軽い話を小難しく書くのが彼の作風だが、本作も中国の脅威、米国の立ち位置などリアリティ溢れる設定をベースとしつつも、小説的面白さに富んだ作品となっている。

結局、主人公は日本国を裏切るのか、はたまた国を救うのかがこの作品の読みどころになるのだが、ラストで一気に本作の政治的主張が展開されることになる。


(ここからややネタバレあり)
本作の主張は、「右」とか「左」といった政治的イデオロギーに主眼は置かれず、あくまで「護憲」「不戦」「平和」にある。

昨今「護憲」を論じるとサヨク呼ばわりされる風潮があるが、全くをもってナンセンスである。

本作中でも触れているが、天皇陛下も、そのお言葉の中で「護憲」「平和」に言及されることが多い。

あまり多くを語ることは避けるが、私も憲法改正は当面不要であると考えるし、戦争は絶対的に避けなければならないと考えている。

憲法前文は実に美しい名文であり、力強く「国民主権」「基本的人権の尊重」「平和主義」を謳いあげている。
もちろんそれは理想論なのかもしれないが、それを目指すことは絶対的に止めてはいけないと思う。

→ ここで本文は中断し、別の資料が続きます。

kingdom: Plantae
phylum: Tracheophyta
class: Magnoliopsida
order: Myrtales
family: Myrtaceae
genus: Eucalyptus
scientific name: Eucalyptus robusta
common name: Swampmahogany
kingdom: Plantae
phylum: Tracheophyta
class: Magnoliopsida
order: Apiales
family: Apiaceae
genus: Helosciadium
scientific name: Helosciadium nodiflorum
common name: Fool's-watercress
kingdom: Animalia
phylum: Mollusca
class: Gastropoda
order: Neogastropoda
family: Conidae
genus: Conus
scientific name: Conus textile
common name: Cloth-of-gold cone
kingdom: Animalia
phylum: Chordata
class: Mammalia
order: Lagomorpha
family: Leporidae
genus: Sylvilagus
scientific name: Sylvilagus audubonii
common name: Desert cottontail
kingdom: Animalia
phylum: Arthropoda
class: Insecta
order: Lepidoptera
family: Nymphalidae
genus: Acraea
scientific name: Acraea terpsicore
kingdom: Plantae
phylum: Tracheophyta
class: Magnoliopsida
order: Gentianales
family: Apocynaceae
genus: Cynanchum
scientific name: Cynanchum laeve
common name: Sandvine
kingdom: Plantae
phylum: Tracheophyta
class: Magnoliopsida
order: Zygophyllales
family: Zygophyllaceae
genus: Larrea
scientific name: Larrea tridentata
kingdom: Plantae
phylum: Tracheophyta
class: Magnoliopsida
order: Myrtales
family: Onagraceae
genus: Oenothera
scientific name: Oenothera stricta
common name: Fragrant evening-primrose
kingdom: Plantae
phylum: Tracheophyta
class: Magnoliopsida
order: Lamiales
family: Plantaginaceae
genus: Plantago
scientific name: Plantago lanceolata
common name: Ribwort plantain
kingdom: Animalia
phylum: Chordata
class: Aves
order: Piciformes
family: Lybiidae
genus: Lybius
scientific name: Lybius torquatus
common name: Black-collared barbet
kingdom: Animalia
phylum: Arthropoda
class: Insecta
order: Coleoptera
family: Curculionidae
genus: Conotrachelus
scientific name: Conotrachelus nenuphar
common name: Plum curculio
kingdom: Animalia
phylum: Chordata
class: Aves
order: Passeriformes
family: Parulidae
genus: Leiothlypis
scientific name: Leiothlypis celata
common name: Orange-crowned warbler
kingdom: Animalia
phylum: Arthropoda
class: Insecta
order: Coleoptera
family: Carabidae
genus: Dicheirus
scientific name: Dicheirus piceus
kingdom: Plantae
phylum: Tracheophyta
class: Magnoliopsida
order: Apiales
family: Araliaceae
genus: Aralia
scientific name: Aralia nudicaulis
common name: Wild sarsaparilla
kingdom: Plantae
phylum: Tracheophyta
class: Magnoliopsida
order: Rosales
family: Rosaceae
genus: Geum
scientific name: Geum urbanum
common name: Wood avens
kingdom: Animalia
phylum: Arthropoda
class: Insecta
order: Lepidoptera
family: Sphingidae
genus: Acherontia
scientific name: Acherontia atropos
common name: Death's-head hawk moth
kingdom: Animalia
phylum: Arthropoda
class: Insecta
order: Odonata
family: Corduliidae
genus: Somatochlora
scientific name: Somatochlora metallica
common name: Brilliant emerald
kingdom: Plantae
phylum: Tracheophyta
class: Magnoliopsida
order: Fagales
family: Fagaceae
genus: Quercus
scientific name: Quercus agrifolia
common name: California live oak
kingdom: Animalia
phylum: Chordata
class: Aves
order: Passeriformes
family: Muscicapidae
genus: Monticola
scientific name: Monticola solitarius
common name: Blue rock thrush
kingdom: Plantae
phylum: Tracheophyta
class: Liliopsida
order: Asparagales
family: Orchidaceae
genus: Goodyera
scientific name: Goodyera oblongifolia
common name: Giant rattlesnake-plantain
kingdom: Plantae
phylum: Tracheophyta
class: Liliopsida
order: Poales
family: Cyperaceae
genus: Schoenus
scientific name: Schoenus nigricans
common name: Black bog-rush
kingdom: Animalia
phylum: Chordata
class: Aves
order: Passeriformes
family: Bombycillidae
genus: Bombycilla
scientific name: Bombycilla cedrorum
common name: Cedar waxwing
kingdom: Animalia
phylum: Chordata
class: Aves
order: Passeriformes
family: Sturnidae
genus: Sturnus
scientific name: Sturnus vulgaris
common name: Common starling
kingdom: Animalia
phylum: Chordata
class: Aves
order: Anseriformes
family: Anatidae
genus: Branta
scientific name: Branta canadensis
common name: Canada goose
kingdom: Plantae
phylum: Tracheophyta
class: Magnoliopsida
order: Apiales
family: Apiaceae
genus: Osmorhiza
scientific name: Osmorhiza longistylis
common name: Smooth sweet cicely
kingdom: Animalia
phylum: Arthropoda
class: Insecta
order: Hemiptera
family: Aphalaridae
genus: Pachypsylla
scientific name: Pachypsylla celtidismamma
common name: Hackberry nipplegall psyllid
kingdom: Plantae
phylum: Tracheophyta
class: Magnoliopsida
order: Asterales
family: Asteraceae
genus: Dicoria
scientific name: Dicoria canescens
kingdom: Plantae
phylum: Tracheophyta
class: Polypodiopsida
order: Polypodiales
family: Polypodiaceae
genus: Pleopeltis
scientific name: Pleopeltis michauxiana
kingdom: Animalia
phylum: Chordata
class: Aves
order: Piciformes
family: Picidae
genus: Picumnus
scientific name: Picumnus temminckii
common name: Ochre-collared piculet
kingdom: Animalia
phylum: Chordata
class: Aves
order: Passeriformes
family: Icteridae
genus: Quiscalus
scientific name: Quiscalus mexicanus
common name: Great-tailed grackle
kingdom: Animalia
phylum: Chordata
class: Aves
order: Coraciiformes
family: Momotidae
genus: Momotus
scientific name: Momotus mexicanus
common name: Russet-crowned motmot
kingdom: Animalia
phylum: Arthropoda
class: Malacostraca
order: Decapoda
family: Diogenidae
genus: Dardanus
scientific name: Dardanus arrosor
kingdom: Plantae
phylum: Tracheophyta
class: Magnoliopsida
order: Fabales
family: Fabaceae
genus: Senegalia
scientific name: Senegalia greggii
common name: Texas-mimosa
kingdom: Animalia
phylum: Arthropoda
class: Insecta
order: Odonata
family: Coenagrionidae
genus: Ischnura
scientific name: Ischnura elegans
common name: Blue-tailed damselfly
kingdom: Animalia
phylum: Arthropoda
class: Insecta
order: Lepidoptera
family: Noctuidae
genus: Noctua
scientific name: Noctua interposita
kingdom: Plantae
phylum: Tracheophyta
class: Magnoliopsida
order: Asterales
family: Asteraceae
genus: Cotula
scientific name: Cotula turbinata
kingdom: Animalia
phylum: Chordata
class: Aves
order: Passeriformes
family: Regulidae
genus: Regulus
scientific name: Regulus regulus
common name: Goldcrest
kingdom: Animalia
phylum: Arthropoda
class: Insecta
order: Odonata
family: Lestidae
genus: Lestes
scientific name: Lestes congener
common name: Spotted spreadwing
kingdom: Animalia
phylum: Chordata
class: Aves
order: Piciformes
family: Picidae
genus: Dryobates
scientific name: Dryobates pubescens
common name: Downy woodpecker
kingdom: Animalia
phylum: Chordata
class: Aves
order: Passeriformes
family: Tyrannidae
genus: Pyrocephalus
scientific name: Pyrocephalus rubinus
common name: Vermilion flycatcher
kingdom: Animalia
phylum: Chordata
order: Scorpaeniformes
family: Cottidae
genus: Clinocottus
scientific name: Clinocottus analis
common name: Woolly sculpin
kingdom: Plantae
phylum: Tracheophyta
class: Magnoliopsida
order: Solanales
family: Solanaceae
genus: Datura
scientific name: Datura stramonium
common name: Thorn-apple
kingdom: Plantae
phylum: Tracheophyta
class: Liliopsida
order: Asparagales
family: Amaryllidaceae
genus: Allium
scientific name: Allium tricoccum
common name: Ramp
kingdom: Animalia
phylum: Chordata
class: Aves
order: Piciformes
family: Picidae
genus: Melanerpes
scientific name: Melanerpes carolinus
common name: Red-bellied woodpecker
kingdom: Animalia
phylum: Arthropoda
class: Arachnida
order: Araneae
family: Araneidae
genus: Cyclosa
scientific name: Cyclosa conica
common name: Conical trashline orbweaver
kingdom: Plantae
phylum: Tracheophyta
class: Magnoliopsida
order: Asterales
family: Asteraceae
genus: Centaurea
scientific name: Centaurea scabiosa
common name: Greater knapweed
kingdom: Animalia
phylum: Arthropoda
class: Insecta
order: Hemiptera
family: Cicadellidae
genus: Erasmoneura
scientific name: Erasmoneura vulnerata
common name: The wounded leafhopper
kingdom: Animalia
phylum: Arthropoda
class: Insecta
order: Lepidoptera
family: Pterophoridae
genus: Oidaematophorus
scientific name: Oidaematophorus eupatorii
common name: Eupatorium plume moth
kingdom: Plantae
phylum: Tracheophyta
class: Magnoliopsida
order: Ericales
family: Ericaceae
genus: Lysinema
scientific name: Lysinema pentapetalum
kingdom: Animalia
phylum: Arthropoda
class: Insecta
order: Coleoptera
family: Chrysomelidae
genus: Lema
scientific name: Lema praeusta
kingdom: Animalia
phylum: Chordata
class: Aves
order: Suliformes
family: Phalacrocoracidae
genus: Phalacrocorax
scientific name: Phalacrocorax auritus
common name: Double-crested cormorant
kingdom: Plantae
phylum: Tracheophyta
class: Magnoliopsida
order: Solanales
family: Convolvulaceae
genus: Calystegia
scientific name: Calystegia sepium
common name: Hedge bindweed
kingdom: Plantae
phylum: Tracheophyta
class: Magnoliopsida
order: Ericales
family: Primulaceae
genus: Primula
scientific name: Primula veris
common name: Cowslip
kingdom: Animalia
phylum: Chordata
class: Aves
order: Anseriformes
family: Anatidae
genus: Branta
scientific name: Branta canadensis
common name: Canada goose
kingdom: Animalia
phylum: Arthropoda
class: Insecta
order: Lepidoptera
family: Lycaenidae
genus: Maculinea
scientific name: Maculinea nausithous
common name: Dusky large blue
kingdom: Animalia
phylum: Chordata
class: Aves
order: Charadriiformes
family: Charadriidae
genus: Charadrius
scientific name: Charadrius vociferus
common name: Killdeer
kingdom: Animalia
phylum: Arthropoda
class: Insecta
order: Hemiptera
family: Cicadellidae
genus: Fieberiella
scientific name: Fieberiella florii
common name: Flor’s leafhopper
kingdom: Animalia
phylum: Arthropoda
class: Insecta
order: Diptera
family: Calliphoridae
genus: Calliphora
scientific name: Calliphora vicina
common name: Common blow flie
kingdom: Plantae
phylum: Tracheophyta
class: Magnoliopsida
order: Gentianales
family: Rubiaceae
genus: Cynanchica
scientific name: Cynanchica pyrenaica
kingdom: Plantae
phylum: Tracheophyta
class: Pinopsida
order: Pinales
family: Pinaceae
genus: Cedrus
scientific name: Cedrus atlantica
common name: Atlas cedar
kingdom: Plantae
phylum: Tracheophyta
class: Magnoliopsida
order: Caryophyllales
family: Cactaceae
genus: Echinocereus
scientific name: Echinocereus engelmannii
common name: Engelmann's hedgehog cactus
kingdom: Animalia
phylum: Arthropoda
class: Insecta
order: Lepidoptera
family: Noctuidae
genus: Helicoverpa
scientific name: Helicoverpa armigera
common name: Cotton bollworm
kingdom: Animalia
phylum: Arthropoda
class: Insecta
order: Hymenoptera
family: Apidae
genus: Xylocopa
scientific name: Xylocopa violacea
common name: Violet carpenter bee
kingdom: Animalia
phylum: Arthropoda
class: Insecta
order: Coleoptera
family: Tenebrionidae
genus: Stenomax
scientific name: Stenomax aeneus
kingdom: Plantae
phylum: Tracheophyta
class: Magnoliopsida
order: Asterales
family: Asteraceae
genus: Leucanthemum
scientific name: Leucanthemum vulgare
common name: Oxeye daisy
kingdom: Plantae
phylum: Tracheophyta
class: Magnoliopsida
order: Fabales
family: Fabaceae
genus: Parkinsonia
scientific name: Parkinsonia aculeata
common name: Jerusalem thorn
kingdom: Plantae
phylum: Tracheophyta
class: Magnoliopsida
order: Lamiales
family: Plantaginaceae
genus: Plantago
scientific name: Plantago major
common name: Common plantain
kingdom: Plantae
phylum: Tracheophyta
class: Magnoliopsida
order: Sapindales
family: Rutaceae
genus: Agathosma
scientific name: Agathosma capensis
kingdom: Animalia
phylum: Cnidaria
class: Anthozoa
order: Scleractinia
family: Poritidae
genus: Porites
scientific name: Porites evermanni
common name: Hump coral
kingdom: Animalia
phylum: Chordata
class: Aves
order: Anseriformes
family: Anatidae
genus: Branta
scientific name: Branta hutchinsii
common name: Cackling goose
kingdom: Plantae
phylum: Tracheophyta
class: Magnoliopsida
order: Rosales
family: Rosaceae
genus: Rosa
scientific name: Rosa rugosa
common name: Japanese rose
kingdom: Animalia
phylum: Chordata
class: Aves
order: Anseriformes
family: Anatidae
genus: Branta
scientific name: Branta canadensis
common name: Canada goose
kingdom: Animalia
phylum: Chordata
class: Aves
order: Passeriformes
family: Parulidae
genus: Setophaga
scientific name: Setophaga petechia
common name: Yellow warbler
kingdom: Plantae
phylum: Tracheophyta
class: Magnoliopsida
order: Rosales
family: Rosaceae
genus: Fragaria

あと、少なくとも小説家やミュージシャンは、いつでも理想を掲げ主張し続けてていて欲しいと思う。

体制に迎合する言論人やアーチストなんて糞食らえだ!


そんな主張を含んだ作品ではあるが、小説として面白いのは間違いないし、エピローグもなかなか洒落ていて好きだ。
島田雅彦、渾身の一作だと思う。